Ed Woodward, the current Executive Vice-Chairman of the club, is very good at looking after the business side of the club. Under his stewardship, the club has become one of the most revenue generating football clubs in the world. However, when it comes to the football side of things, he believes in “the bigger, the better” philosophy. He likes buying the biggest names available in the transfer market which would help increase the brand value of the club. This has resulted in Manchester United buying players such as Falcao, Di Maria, Zlatan, Pogba etc., some of them turned out flops as they were not the players that the squad required at the time.

  1. Rise of the mid-table teams 

Since the end of July 2013, there has been a miraculous rise in mid-table teams. Teams like Everton, Southampton, Swansea, Newcastle United, West Ham United and Leicester City have been instrumental against the big 6 clubs (United, City, Chelsea, Arsenal, Liverpool and Spurs). They have the potential of upsetting any of the big six at any given point. Leicester’s 5-3 home win against United, Newcastle’s 5-1 win over Spurs etc are some of the plot twist games of the previous leagues.

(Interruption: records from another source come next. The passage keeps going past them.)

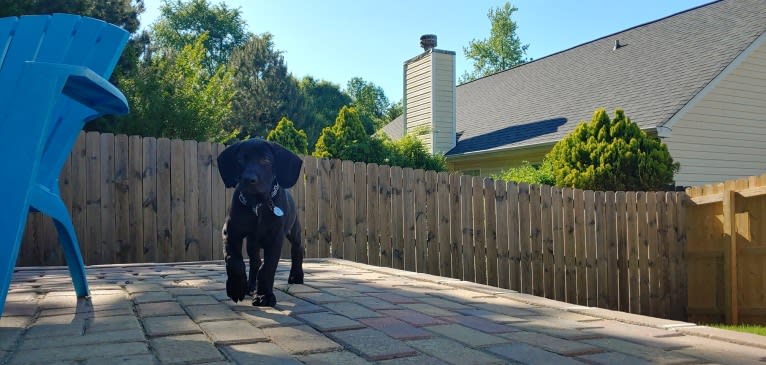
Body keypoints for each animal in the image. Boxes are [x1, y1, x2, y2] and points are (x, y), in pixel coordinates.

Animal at [218, 138, 304, 306]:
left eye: (266, 160)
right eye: (240, 160)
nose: (248, 179)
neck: (258, 205)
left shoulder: (275, 238)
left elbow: (268, 267)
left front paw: (265, 296)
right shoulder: (230, 232)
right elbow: (233, 260)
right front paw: (236, 288)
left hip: (294, 231)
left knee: (298, 249)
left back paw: (296, 276)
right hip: (252, 242)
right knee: (255, 261)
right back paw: (250, 286)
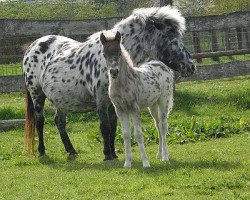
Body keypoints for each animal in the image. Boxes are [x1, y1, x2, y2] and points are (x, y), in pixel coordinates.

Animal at [23, 6, 195, 161]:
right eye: (172, 39)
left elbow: (113, 126)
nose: (191, 66)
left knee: (59, 122)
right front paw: (107, 155)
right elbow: (104, 126)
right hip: (37, 94)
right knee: (40, 121)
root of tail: (33, 45)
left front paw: (114, 153)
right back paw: (42, 152)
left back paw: (72, 151)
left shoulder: (114, 103)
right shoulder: (101, 100)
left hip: (61, 99)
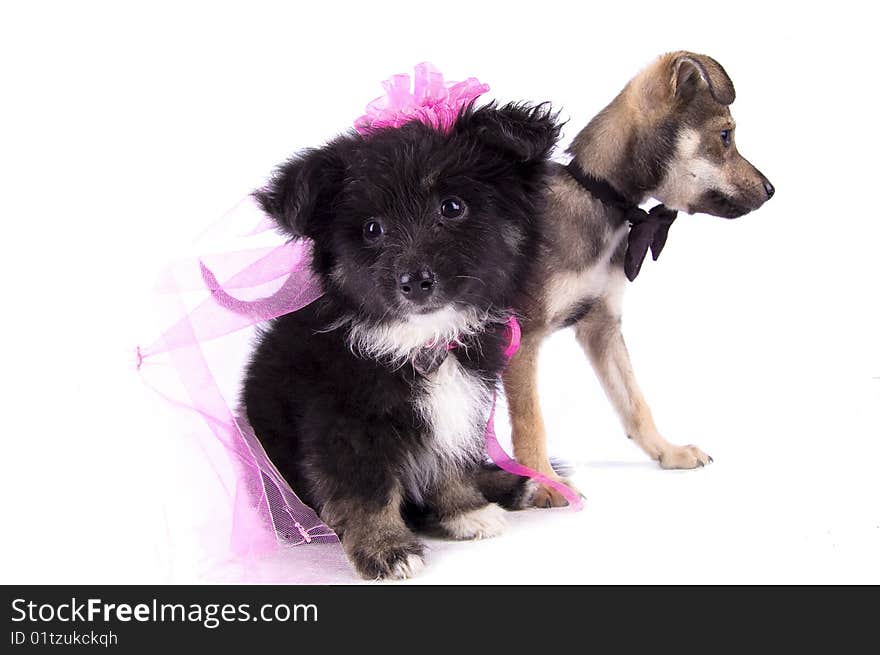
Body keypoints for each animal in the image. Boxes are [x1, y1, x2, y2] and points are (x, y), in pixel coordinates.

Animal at [242, 105, 556, 580]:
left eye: (452, 207)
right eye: (373, 229)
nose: (414, 282)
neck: (420, 340)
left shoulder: (461, 403)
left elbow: (448, 461)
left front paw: (465, 510)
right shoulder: (344, 425)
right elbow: (367, 492)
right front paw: (386, 549)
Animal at [506, 52, 772, 508]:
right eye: (725, 135)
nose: (771, 190)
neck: (600, 200)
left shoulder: (601, 327)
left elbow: (633, 400)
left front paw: (668, 452)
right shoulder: (524, 335)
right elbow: (530, 421)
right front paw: (544, 483)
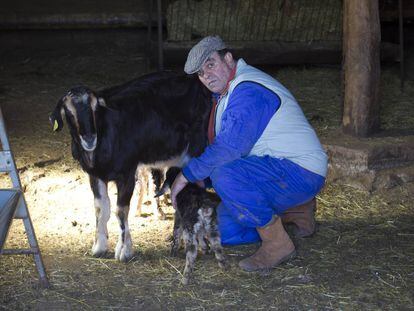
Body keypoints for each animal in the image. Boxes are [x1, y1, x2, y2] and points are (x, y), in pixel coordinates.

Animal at [49, 72, 210, 262]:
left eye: (95, 108)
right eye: (68, 111)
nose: (89, 138)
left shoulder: (126, 173)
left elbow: (120, 211)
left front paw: (124, 251)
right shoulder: (95, 175)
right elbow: (101, 208)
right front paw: (99, 246)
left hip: (196, 149)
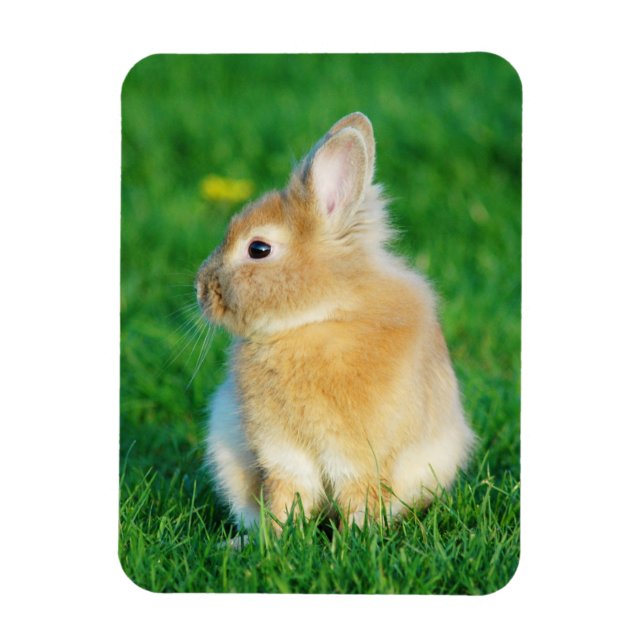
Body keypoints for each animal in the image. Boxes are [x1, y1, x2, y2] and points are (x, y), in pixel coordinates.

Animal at [196, 112, 475, 532]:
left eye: (258, 248)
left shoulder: (357, 455)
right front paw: (276, 538)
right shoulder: (282, 452)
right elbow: (287, 493)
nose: (200, 289)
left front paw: (356, 538)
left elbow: (357, 494)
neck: (315, 319)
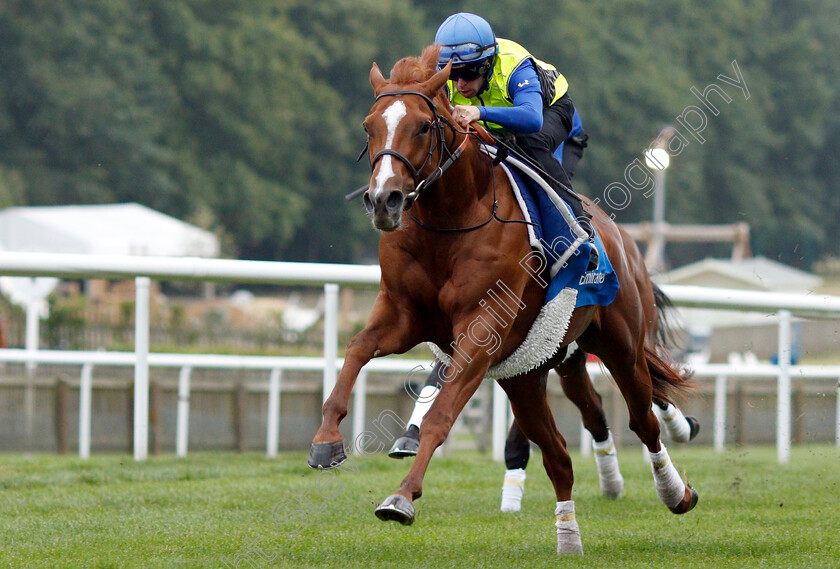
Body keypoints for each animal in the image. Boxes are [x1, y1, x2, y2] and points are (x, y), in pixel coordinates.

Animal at [308, 46, 696, 552]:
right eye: (368, 126)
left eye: (423, 126)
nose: (384, 200)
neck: (450, 221)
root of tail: (622, 239)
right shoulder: (403, 315)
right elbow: (355, 350)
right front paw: (326, 441)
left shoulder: (482, 329)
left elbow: (442, 416)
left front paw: (402, 497)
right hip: (525, 374)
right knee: (558, 455)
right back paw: (568, 538)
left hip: (620, 346)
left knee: (643, 420)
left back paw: (675, 491)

  1. Dressing room leaks and rift with the manager

There’s been a major increase in the number of stories reporting player unrest since Ferguson moved upstairs. Every club suffers from disgruntled players venting to the media, but it was an incredibly rare occurrence under Ferguson: David Beckham was probably the last player to take on the manager, which led to his exit in 2003.

When Moyes was the manager, a number of leaks from the dressing room were unprecedented for United. The matchday squad was regularly revealed by an unidentified member of the squad, while there were also numerous reports of the players resenting him. Such stories tend not to make for pleasant reading for United supporters, but they’re also something of a novelty. Later, it could be easily seen that United players were continuously disobeying manager’s orders on the field.

Van Gaal’s dispute with Romero or installing cameras over the training field at Carrington, there has been a lot of strictness.

After three seasons of wilderness, Manchester United now looks to be heading in some direction. A new one, for sure, but a logical one in today’s ruthless transfer market. The club needs to give the desired freedom to Jose Mourinho, who at this point in time, looks to be getting the club back to what it did best: WIN TROPHIES. After a lull, a storm is needed.

Mourinho doesn’t flaunt a reputation of honing youth and nurturing them and is not mincing words to the United board. With signings like Victor Lindelof (22) and Romelu Lukaku already done, the Portuguese is setting the right notes with the Reds’ faithful.